One figure is the expected answer: how many lines in the listing contain "text".

[[ Data provided, beginning ]]

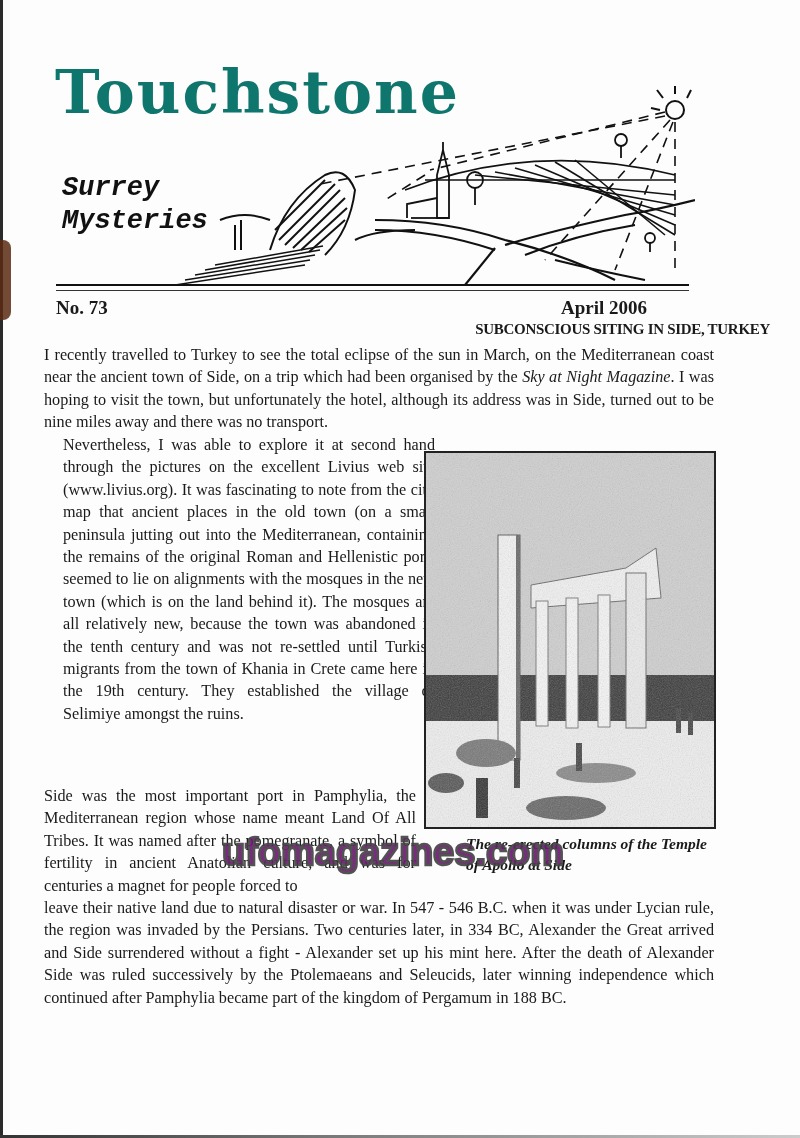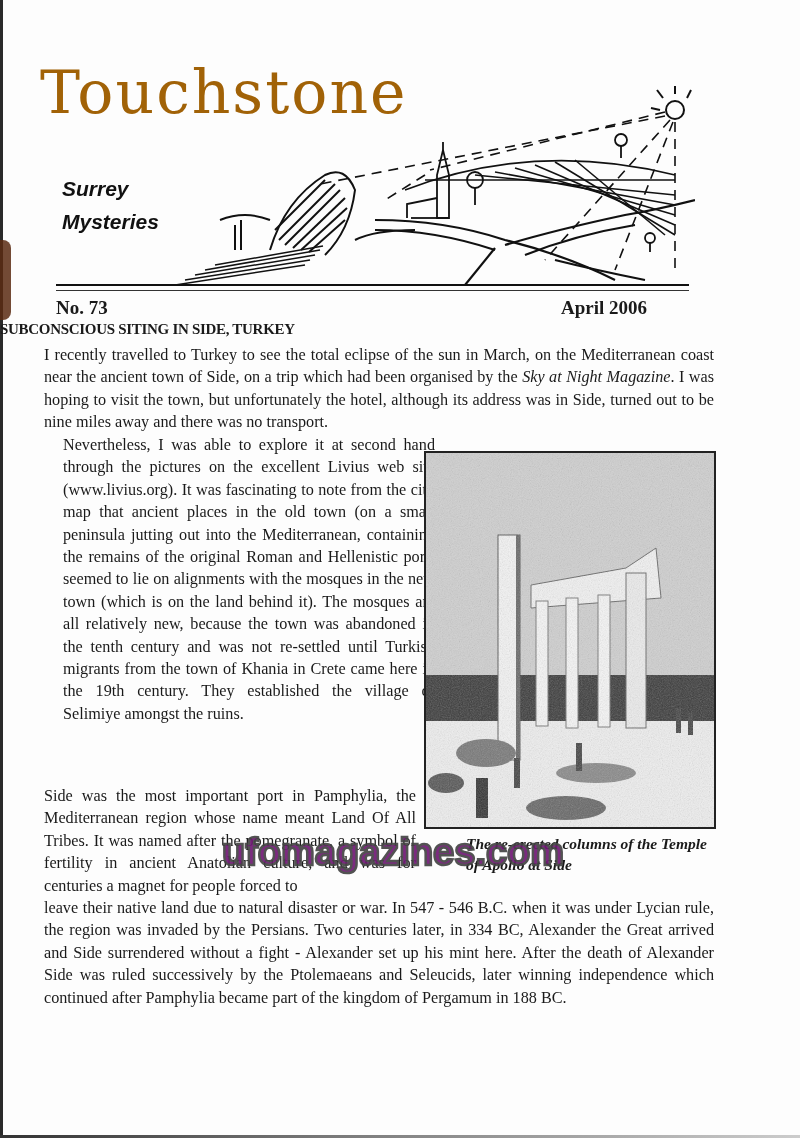--- a/index.html
+++ b/index.html
@@ -17,46 +17,46 @@
     position: absolute; left: 0; bottom: 0; width: 800px; height: 3px;
     background: linear-gradient(90deg, #333 0%, #777 40%, #ccc 100%);
   }
   .stain {
     position: absolute; left: 0; top: 240px; width: 11px; height: 80px;
     background: #5a2a12; border-radius: 0 8px 8px 0; opacity: 0.85;
   }
 
   
   .masthead-title {
-    position: absolute; left: 40px; top: 62px;
-    font-family: "DejaVu Serif", serif; font-weight: normal;
-    font-size: 60px; letter-spacing: 2px; color: #a16207;
+    position: absolute; left: 55px; top: 62px;
+    font-family: "DejaVu Serif", serif; font-weight: bold;
+    font-size: 60px; letter-spacing: 2px; color: #0f766e;
     line-height: 1;
   }
   .masthead-sub {
     position: absolute; left: 62px; top: 172px;
-    font-family: Liberation Sans, sans-serif; font-style: italic; font-weight: bold;
-    font-size: 21px; line-height: 33px; color: #111;
+    font-family: Liberation Mono, monospace; font-style: italic; font-weight: bold;
+    font-size: 27px; line-height: 33px; color: #111;
   }
   .masthead-art {
     position: absolute; left: 175px; top: 80px; width: 520px; height: 210px;
   }
   .masthead-rule {
     position: absolute; left: 56px; top: 284px; width: 633px; height: 4px;
     border-top: 2px solid #111; border-bottom: 1px solid #333;
   }
 
   .issue-no, .issue-date {
     position: absolute; top: 297px; font-weight: bold; font-size: 19px;
   }
   .issue-no { left: 56px; }
   .issue-date { left: 561px; }
 
   .article-title {
-    position: absolute; left: 0; width: 770px; top: 321px; text-align: left;
+    position: absolute; left: 0; width: 770px; top: 321px; text-align: right;
     font-weight: bold; font-size: 15px; letter-spacing: -0.3px;
   }
 
   .para {
     position: absolute; font-size: 16.2px; line-height: 22.4px;
     text-align: justify; margin: 0;
   }
   .para-1 { left: 44px; top: 344px; width: 670px; }
   .para-2 { left: 44px; top: 434px; width: 372px; margin-left: 19px; }
   .para-3 { left: 44px; top: 785px; width: 372px; }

[[ Data provided, end ]]

* _Response to the exercise_: 3